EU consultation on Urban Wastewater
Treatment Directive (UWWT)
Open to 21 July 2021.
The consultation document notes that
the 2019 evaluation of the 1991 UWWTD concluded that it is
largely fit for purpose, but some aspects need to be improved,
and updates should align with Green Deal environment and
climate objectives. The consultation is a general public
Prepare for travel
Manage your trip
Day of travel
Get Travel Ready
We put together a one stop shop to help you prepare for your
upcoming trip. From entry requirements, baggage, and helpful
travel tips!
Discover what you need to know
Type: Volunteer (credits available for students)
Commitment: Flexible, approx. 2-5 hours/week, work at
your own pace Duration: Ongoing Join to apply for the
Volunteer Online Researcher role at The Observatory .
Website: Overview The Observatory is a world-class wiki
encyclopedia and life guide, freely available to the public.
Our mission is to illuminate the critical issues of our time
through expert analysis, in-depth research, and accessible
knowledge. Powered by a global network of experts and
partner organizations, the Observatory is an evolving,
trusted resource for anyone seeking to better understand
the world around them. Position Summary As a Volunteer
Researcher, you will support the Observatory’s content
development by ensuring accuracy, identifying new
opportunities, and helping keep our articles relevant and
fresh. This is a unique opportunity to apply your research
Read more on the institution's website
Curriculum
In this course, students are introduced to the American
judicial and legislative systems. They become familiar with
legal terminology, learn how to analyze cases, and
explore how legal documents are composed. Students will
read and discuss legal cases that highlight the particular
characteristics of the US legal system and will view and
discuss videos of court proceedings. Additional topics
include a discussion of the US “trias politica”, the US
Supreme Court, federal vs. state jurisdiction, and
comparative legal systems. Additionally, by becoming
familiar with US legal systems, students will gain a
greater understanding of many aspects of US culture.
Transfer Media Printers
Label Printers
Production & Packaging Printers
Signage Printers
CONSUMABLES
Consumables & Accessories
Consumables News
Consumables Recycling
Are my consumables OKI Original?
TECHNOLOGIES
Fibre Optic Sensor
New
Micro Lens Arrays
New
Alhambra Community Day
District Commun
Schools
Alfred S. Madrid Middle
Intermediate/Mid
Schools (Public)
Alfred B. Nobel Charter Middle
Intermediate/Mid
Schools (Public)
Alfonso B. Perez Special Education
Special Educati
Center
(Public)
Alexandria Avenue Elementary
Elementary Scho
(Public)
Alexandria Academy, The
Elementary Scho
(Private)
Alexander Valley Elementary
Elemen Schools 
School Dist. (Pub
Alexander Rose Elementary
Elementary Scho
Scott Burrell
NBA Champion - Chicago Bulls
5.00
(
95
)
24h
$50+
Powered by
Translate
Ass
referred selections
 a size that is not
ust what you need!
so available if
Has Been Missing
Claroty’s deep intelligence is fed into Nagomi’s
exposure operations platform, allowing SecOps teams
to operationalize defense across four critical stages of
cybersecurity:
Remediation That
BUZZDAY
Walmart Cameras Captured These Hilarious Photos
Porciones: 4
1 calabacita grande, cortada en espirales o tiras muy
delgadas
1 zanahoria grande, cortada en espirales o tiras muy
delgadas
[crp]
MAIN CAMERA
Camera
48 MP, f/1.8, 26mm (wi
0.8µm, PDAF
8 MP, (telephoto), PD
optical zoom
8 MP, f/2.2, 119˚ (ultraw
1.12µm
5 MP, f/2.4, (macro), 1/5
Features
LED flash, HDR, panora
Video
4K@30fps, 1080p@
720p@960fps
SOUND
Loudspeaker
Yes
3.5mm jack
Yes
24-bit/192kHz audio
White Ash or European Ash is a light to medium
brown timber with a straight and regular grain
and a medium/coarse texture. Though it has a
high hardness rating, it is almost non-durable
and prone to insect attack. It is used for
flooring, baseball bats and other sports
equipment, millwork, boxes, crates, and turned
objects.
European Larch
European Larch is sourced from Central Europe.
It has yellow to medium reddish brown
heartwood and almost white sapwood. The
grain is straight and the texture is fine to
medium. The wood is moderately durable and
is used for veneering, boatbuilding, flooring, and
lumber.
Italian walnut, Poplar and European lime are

************

[AIM OF THE EXERCISE]:
Of the entries above, transcribe exactly those lines that fall between the line containing "Alexandria Avenue Elementary" and the line containing "optical zoom", together with those two lines.

[TASK RESPONSE]:
Alexandria Avenue Elementary
Elementary Scho
(Public)
Alexandria Academy, The
Elementary Scho
(Private)
Alexander Valley Elementary
Elemen Schools 
School Dist. (Pub
Alexander Rose Elementary
Elementary Scho
Scott Burrell
NBA Champion - Chicago Bulls
5.00
(
95
)
24h
$50+
Powered by
Translate
Ass
referred selections
 a size that is not
ust what you need!
so available if
Has Been Missing
Claroty’s deep intelligence is fed into Nagomi’s
exposure operations platform, allowing SecOps teams
to operationalize defense across four critical stages of
cybersecurity:
Remediation That
BUZZDAY
Walmart Cameras Captured These Hilarious Photos
Porciones: 4
1 calabacita grande, cortada en espirales o tiras muy
delgadas
1 zanahoria grande, cortada en espirales o tiras muy
delgadas
[crp]
MAIN CAMERA
Camera
48 MP, f/1.8, 26mm (wi
0.8µm, PDAF
8 MP, (telephoto), PD
optical zoom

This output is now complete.